HP-24 Project

Update 15 January 2007: Undercarriage idler and uplock

Lately we've been cleaning up the right-side wing molds. We're pretty much done with that, and have got them about ready to go. The next thing on that front is to mark and scribe the mold surfaces for the flap/aileron separations and hinge lines. And then I'll make locators for the hinges and spars and stuff.

One interesting thing I've allowed myself to start work on is the landing gear idler and uplock arm. This little wiggly bit goes inside the right side gear well box just behind the pilot's right elbow. It has two purposes: it embodies the uplock that keeps the gear retracted at 1g+ conditions, and it translates the motion of the gear retraction system inboard from sta.R.9.5" where the gear handle is to sta.R.5.3" where the drive arm is.

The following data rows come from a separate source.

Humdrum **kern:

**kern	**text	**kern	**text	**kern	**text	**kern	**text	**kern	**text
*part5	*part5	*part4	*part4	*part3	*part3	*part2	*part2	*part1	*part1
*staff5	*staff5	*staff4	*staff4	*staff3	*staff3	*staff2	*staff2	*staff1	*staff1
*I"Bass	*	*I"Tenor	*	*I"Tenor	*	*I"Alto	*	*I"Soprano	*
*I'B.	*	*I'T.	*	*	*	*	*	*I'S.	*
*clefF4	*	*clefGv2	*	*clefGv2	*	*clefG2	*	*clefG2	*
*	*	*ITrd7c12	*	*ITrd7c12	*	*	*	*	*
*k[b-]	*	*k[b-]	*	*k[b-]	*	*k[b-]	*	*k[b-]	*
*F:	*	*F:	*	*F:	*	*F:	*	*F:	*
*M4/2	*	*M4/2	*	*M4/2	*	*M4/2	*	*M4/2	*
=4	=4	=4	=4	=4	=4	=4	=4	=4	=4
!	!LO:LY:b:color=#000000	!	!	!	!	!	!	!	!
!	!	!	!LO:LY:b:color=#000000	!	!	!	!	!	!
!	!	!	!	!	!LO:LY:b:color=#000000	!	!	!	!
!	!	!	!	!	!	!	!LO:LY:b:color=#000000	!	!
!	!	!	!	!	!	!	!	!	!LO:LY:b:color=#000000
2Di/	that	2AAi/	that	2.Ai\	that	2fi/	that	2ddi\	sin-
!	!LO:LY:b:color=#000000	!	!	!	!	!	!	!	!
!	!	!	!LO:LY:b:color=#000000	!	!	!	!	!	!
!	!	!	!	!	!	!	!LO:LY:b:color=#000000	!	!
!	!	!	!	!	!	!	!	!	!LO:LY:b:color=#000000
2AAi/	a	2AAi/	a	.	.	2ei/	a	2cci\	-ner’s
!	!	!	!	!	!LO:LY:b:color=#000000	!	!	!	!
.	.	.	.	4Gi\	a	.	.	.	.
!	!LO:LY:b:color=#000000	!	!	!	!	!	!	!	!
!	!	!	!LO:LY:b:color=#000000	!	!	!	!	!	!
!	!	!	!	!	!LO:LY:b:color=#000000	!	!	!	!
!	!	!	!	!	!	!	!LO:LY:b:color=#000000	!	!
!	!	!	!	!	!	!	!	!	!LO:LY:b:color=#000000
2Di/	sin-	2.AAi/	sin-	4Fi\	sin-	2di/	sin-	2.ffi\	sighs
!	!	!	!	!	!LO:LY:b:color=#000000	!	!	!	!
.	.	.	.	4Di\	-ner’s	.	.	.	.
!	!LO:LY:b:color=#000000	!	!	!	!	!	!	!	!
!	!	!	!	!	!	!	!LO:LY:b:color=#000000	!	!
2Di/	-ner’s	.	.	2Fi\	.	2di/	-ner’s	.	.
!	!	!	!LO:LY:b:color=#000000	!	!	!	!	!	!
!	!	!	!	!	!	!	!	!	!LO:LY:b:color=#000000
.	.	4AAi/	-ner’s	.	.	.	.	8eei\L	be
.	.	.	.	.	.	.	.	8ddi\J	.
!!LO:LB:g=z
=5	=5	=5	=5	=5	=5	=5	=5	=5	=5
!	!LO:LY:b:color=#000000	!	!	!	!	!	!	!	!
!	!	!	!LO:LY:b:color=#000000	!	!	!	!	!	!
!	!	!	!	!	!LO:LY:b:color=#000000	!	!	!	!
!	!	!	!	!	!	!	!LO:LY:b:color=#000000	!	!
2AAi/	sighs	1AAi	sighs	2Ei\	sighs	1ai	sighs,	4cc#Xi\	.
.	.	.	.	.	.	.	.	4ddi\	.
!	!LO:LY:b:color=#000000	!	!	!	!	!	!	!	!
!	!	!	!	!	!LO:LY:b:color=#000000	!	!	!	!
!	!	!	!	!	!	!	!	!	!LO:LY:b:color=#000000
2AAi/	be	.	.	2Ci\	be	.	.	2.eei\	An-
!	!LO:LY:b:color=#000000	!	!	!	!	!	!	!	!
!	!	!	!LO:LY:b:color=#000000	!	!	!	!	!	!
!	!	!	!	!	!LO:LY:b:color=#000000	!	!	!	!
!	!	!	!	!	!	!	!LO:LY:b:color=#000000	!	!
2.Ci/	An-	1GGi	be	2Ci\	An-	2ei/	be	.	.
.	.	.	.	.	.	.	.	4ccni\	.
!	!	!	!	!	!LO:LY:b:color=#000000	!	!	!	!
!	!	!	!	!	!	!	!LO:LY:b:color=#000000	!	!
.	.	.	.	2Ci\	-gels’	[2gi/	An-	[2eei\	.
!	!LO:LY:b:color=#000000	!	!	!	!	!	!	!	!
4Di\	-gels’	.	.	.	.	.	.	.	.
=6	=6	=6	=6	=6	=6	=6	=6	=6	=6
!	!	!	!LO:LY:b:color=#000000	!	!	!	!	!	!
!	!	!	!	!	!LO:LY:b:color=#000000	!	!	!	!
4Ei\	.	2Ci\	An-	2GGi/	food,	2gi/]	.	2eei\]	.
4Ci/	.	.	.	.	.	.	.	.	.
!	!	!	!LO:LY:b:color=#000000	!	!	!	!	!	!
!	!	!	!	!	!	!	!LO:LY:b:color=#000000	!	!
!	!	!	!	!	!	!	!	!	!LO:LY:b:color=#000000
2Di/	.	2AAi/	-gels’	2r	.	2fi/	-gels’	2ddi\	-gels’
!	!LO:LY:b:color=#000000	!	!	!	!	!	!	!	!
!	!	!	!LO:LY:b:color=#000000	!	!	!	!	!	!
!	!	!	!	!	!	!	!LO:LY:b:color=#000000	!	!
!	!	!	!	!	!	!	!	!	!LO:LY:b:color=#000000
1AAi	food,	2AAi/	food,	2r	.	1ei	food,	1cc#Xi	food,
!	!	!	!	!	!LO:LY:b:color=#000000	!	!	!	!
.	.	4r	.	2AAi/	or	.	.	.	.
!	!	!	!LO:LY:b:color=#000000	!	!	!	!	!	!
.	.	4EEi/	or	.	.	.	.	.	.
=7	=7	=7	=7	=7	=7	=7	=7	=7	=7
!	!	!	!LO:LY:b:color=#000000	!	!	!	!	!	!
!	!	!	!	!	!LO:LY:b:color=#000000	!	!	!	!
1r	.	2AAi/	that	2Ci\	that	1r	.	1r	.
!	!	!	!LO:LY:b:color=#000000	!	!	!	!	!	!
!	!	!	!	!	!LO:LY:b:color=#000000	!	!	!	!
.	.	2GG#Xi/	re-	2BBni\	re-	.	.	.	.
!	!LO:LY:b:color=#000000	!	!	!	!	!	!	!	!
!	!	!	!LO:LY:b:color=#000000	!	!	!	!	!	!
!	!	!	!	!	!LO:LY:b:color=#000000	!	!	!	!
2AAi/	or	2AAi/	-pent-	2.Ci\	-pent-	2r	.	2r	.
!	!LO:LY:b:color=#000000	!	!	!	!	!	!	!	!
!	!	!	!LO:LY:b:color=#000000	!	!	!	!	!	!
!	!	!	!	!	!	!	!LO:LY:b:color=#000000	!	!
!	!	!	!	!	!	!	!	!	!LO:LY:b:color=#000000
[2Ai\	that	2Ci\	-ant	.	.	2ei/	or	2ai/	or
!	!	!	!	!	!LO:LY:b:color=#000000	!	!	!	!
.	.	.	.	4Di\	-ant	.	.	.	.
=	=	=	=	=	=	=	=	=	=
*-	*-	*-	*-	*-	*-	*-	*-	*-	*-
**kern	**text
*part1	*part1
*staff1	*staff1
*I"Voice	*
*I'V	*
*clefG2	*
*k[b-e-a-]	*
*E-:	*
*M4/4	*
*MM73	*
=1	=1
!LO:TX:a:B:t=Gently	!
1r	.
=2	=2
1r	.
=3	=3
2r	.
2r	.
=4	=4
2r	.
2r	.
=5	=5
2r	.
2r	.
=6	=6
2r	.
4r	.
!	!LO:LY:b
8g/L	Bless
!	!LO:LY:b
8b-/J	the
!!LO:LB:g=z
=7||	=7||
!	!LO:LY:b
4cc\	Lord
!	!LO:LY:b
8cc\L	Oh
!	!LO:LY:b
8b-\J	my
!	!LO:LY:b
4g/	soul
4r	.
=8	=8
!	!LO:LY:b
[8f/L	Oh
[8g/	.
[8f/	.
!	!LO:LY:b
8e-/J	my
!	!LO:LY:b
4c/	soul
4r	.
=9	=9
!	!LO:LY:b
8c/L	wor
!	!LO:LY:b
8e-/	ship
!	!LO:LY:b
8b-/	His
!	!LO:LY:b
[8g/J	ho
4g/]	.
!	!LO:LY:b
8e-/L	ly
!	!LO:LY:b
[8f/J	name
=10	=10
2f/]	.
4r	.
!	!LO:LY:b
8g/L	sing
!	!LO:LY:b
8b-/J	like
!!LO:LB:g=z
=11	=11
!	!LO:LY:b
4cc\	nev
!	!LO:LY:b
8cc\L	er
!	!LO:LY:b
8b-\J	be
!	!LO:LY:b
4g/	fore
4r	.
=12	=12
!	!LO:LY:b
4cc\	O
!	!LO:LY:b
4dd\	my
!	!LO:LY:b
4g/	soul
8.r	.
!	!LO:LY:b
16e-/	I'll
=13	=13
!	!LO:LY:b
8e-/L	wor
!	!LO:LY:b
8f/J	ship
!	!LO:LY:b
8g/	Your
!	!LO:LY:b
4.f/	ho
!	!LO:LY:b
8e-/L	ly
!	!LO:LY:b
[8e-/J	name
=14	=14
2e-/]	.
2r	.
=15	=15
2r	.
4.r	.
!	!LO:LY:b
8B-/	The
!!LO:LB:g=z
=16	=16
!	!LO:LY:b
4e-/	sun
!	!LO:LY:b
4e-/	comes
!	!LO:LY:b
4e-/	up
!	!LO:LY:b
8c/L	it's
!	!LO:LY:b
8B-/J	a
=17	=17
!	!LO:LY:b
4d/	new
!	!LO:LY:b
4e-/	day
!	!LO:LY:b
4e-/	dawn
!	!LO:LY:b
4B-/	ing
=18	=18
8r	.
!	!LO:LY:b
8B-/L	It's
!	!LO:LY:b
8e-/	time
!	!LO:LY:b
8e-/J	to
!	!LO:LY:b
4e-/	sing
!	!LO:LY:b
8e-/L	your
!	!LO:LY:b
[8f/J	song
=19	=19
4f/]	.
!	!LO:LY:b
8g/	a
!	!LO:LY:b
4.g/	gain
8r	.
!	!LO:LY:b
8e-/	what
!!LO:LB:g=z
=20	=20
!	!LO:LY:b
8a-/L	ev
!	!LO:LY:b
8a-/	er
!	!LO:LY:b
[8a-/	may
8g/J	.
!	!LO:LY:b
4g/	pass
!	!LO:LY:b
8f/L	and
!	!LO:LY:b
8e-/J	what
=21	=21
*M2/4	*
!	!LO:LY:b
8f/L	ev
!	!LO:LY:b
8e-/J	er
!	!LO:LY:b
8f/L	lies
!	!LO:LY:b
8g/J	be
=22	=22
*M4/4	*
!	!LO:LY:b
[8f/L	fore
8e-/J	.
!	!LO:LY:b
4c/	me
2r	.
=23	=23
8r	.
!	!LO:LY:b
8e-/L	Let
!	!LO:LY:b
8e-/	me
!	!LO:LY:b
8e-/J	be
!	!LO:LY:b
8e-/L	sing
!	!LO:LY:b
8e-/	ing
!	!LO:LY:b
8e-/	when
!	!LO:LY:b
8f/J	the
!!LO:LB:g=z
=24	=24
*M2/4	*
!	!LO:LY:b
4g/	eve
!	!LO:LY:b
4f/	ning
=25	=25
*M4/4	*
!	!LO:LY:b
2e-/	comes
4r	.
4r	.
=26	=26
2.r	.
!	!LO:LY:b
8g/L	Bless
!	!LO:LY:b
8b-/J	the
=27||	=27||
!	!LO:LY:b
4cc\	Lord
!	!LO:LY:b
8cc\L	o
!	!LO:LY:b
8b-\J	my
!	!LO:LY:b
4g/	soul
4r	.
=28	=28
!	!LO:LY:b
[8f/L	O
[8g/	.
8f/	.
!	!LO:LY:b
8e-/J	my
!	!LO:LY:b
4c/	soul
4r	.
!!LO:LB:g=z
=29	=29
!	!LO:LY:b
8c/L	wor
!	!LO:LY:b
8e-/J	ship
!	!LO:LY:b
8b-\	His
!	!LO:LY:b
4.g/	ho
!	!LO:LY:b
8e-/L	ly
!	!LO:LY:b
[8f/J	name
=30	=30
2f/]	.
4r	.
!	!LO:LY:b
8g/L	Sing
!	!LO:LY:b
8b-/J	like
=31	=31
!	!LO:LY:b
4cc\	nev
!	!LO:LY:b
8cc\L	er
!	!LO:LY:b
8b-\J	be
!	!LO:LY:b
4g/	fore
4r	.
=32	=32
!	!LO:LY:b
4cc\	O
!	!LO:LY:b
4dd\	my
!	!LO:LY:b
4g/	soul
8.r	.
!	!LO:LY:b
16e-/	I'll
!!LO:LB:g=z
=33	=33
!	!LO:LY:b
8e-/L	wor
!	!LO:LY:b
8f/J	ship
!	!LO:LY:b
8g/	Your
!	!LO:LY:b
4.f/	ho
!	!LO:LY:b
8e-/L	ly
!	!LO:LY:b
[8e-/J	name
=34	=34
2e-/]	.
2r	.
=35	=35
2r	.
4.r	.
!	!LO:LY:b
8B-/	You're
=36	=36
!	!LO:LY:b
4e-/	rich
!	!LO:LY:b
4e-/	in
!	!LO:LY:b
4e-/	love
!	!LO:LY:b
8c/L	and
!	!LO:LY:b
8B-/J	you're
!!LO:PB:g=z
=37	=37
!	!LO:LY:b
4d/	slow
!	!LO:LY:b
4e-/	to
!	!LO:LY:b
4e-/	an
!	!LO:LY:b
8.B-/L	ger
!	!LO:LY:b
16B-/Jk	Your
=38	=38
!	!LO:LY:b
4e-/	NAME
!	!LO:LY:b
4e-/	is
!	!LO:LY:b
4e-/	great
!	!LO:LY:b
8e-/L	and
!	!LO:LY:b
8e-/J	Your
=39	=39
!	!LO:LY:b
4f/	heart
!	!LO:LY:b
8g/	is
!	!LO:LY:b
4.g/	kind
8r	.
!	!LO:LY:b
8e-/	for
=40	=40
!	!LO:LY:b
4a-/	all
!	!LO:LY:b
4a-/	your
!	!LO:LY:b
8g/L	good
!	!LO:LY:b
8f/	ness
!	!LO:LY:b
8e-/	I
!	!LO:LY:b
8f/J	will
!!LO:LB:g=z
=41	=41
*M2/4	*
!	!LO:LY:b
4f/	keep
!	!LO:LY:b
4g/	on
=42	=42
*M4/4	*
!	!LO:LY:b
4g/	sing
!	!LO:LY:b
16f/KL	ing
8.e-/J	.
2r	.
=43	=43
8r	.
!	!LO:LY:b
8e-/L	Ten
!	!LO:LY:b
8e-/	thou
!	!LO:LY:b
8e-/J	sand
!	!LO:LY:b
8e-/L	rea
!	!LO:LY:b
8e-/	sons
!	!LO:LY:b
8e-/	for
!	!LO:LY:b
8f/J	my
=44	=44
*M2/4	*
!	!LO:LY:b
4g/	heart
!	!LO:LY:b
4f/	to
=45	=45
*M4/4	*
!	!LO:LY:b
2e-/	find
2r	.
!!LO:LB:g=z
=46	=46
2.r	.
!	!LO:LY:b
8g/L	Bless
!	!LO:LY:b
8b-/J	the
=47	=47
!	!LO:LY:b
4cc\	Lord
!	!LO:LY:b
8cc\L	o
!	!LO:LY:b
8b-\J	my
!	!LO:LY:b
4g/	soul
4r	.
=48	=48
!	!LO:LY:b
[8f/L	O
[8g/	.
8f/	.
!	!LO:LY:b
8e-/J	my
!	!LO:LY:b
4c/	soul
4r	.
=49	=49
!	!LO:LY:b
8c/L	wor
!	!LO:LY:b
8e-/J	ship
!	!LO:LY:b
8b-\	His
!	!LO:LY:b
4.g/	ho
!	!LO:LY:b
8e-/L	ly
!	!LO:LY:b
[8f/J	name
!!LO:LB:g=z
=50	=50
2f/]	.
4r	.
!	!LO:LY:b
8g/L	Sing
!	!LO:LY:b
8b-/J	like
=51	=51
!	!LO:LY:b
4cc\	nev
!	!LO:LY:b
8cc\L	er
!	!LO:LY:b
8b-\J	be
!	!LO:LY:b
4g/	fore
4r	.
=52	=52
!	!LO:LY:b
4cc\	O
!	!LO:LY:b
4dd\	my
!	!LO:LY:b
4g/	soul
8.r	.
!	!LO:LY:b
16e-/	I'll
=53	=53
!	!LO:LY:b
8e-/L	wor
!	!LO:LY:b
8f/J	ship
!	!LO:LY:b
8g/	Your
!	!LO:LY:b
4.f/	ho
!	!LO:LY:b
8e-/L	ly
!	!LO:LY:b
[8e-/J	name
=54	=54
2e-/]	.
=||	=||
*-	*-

This little bit is what most differentiates the landing gear retraction mechanism of the HP-24 from that of the HP-18. While the HP-18 system is the very soul of simplicity, it also leaves something to be desired in terms of smoothness, ergonomics, and uplock power. It's pretty common for legacy HP ships to let the gear poke out of the gear doors in 1g+ flight, such as perhaps a 60-degree bank in a tight thermal. Also, in the HP-18 the gear handle goes forward for down-and-locked, which somehwhat violates the model of pushing controls forward when you want to go fast, and pulling them back when you want to slow down and land.

In the landing gear system I have sketched out, the pilot has a pivoting handle on the right side armrest rail. The lever pivots through about 90 degrees. In the up-and-locked position, the lever stands straight up, placing its round black knob well within the pilot's peripheral vision. In the down-and-locked position, the lever points straight back, and is slightly recessed into a trench in the armrest rail. The lever is locally locked into the up and down positions by a pin on the outboard face of the lever that engages holes in the side of the cockpit wall. The pilot unlocks the lever by pulling it inboard to move it between the up and down positions.

The control lever drives a longitudinal push-pull tube that drives the idler and uplock arm. The idler and uplock arm drives another push-pull tube that drives the landing gear at its aft pivot. The pivot that joins the idler and the final drive PP tube incorporates an over-center uplock that is geometrically similar to the main downlock incorporated in the landing gear legs.

Here's a quickie sketch of the overall gear retraction system, showing both the retracted and extended positions. Note that the gear yoke and legs are basically the same as on the HP-18. Also note that in the up-and-locked position the drive PP tube protrudes through the aft wall of the landing gear box. The HP-18 system also does this, though to a greater degree:

And here's some photos of the mockup prototypes under development. All the metal bits in these pictures are slapped together out of whatever mild steel came to hand and zapped together with my MIG torch. They're not flight articles, they're only to size up the system and make production jigs from:

These two photos show the overcenter part of the idler, before welding the outboard arm on. The long bolt is just whatever was handy at the time.

These two photos show the idler mounted on its axle and brackets and installed in the right-side gear well box. The first shows the down position, the second shows the up-and-locked overcenter position.

These five photos show the gear extension cycle for the stuff inside the right-side gear well box.

This photo is a still frame from a video we took of me introducing the system. My intent was to post it on Youtube.com, but after reviewing it I decided we ought to re-do it. No wonder the MythBusters guys passed me over...

Next weekend I'll be in Monroe, Washington helping Brad develop tooling for internals on the Glidair. We'll be focusing just on the stuff that it takes to close the fuselage shells; stuff like elevator circuit guide supports, templates for locating rudder cables, and things like that.